[DATASET CONTENT — start]

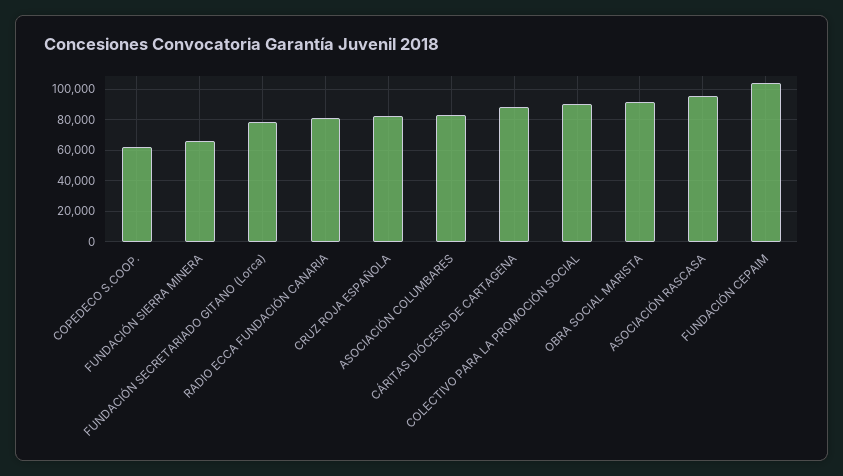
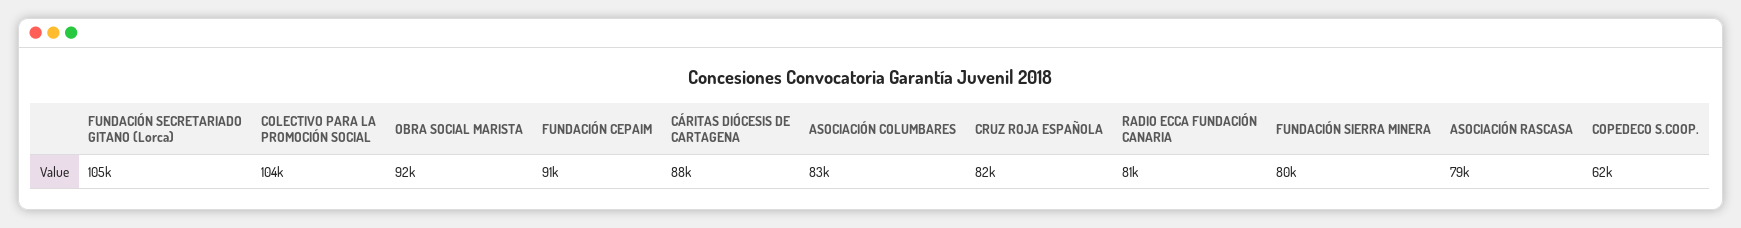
FUNDACIÓN SIERRA MINERA: 65000 -> 80000
FUNDACIÓN SECRETARIADO GITANO (Lorca): 80000 -> 105000
COLECTIVO PARA LA PROMOCIÓN SOCIAL: 90000 -> 104000
ASOCIACIÓN RASCASA: 95000 -> 79000
FUNDACIÓN CEPAIM: 105000 -> 91000

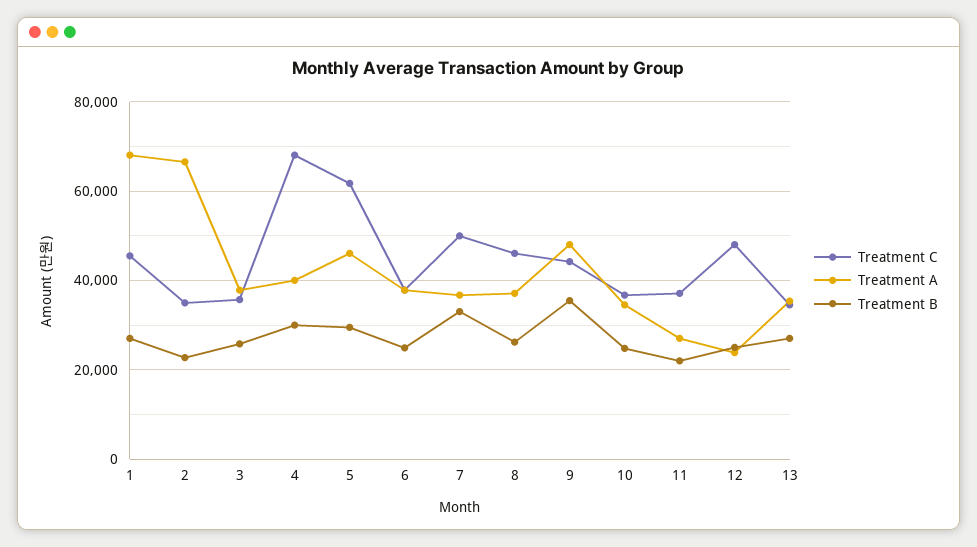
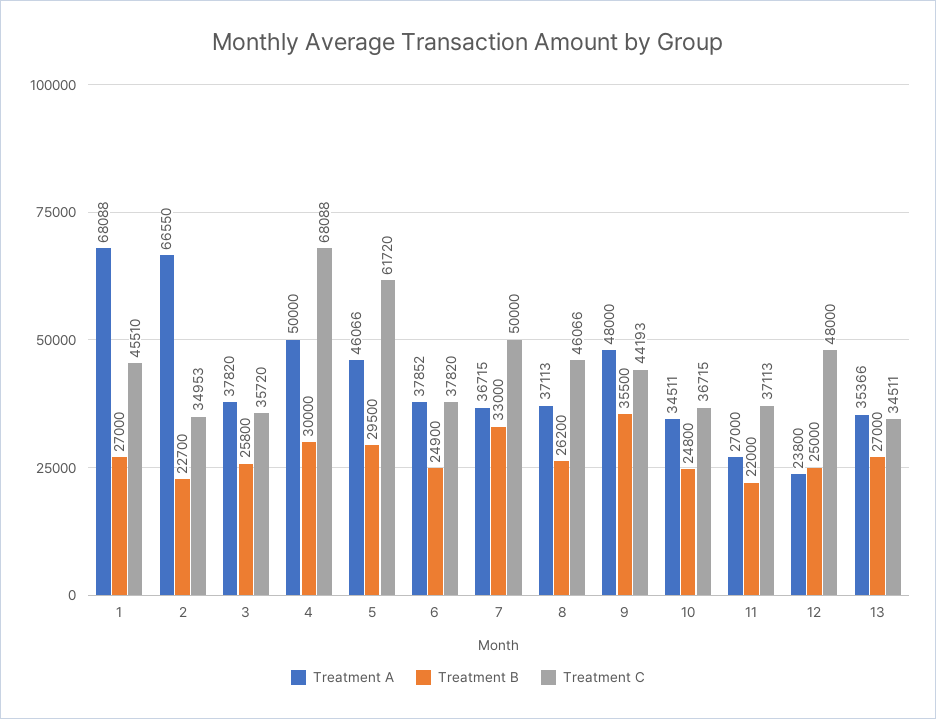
Treatment A, 4: 40000 -> 50000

[DATASET CONTENT — finish]

WORK REQUEST: Pull out each line of the entries that contains "FUNDACIÓN".

SOLUTION BELOW:
FUNDACIÓN SIERRA MINERA: 65000 -> 80000
FUNDACIÓN SECRETARIADO GITANO (Lorca): 80000 -> 105000
FUNDACIÓN CEPAIM: 105000 -> 91000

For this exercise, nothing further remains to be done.